Comments on Faculty of Language: Baker’s Paradox II: Stay Positive

:) Happy to chime in here! Indeed, that makes goo...

2014-06-04T13:07:22.491-07:00

:) Happy to chime in here!

Indeed, that makes good sense (and I can see the relationship to the paradigmatic gaps mentioned in post III). So this then brings it back to the potential INE interpretation -- because no generalization to a productive rule occurs, this is equivalent to defaulting to H2 (no productive rule, just memorize). Under a story where you're weighing H1 vs. H2, the decision to default to H2 seems like you're (for now) assuming that the other 6 are going to be exceptions because you haven't (yet) observed them following the rule.

But anyway, maybe this is something that you'll be taking up again in that later post that'll discuss expectation vs. exception. :)

Hi Lisa, good to see you here. I think for the ca...

2014-06-04T11:47:05.980-07:00

Hi Lisa, good to see you here. I think for the case you raise, the learner will not generalize at all: it will memorize the 5. The other 6 may be picked up by the still more general rule--if there is one--but the learner will not use them like the other 5. I think the case of paradigmatic gaps in the next post is similar.

Yeah, I definitely had the same initial impression...

2014-06-04T11:26:52.366-07:00

Yeah, I definitely had the same initial impression Benjamin had about INE (which I mentioned to you to in a separate comm). But I think I can see where you're coming from about the distinction. The idea I have in mind goes something like this.

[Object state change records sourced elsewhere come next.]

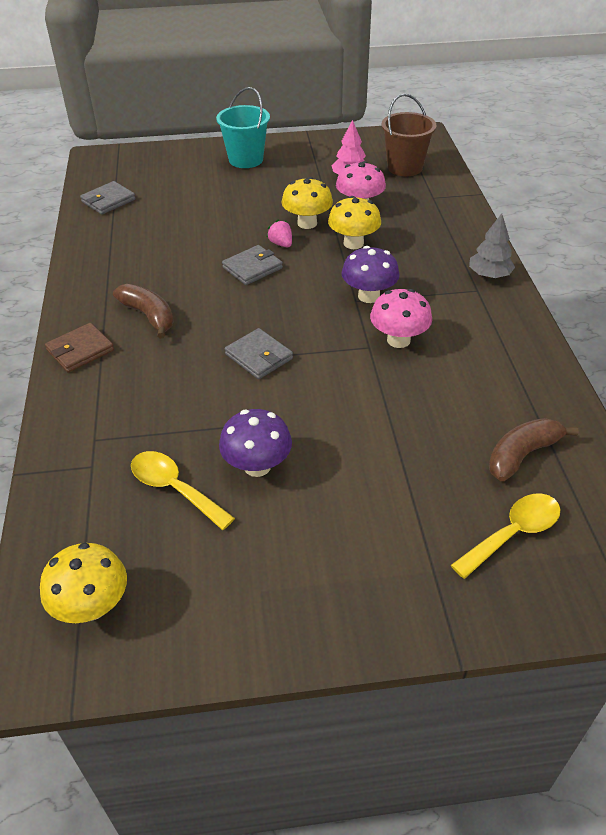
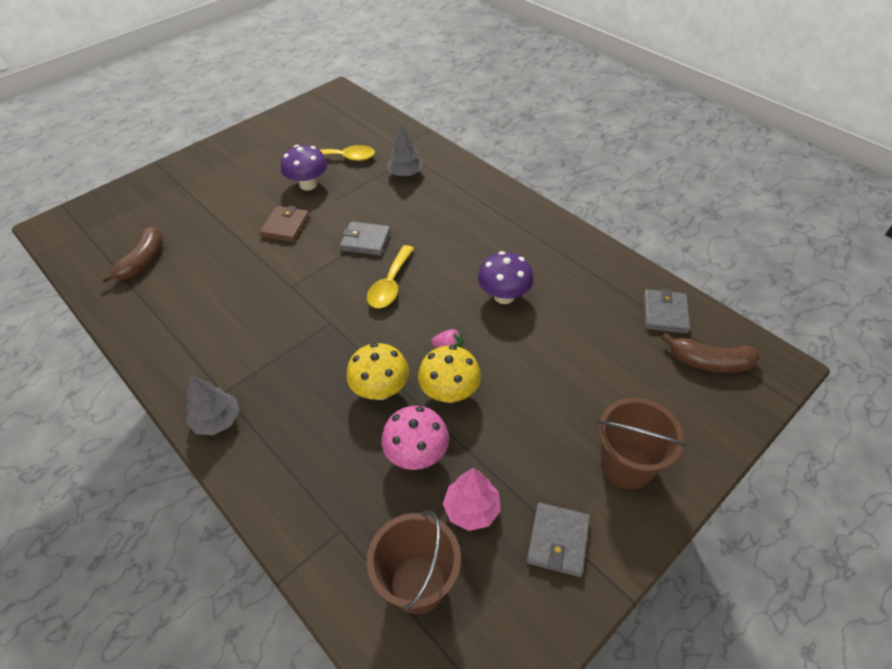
camera: 145 degrees right, 5 degrees up
(80, 350) = (486, 190): brown wallet -> brown wallet (285, 226)
(92, 606) = (334, 112): yellow mushroom -> none
(131, 417) = (405, 173): none -> grey tree
(148, 316) = (474, 230): brown banana -> brown banana (709, 362)
(246, 159) = (626, 465): turquoise bucket -> brown bucket
(252, 268) = (446, 309): grey wallet -> grey wallet (558, 540)
(369, 296) = (321, 333): purple mushroom -> purple mushroom (504, 296)
(398, 340) = (270, 303): pink mushroom -> none
(513, 533) = (140, 217): yellow spoon -> yellow spoon (390, 285)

The hypotheses would be H1 = it's a productive rule vs. H2 = it's not productive and these are all individual lexical things that need to be memorized. The "how much is enough" is a way to make a decision between H1 and H2. So, if you observe enough direct positive evidence of the productive rule (i.e., N/ln N or fewer exceptions could possibly exist, given what you've seen, like in the 8 out of 11 example you give here), it doesn't matter whether those exceptions do exist or not -- H1 holds. So that's different from INE.

However, the INE might come back if you haven't yet observed enough so that you know for sure there are at most N/ln N exceptions (e.g., observing 5 of the 11 obeying the productive rule). How do you make the decision about what the other 6 do so that you can choose between H1 and H2? It sounds like the default would be to assume H2 (these are all individually memorized since you've only seen 5 of 11 obeying the rule), so the learner is effectively interpreting the absence of the productive rule with the other 6 as if they were definitely exceptions (and so H2 is true). That interpretation of the missing evidence does seem very INE.

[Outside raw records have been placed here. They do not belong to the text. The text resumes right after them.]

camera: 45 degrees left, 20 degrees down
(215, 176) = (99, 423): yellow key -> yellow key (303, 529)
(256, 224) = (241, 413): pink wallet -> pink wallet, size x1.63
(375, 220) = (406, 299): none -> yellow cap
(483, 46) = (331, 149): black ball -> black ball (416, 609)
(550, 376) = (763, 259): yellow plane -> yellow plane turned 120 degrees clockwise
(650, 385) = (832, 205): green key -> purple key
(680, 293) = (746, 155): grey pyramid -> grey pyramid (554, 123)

Anyway, I should go check out your third post on this, too. ;)

Because 'right' doesn't occur with asl...

2014-06-02T17:42:15.862-07:00

Because 'right' doesn't occur with asleep, awake, alive or most of the others? My attempts in the past to come up with distributional criteria for AP vs PP that seemed true to me and could be taught to students have not been very successful, hopefully because the phenomena are not simple rather than because I'm an idiot.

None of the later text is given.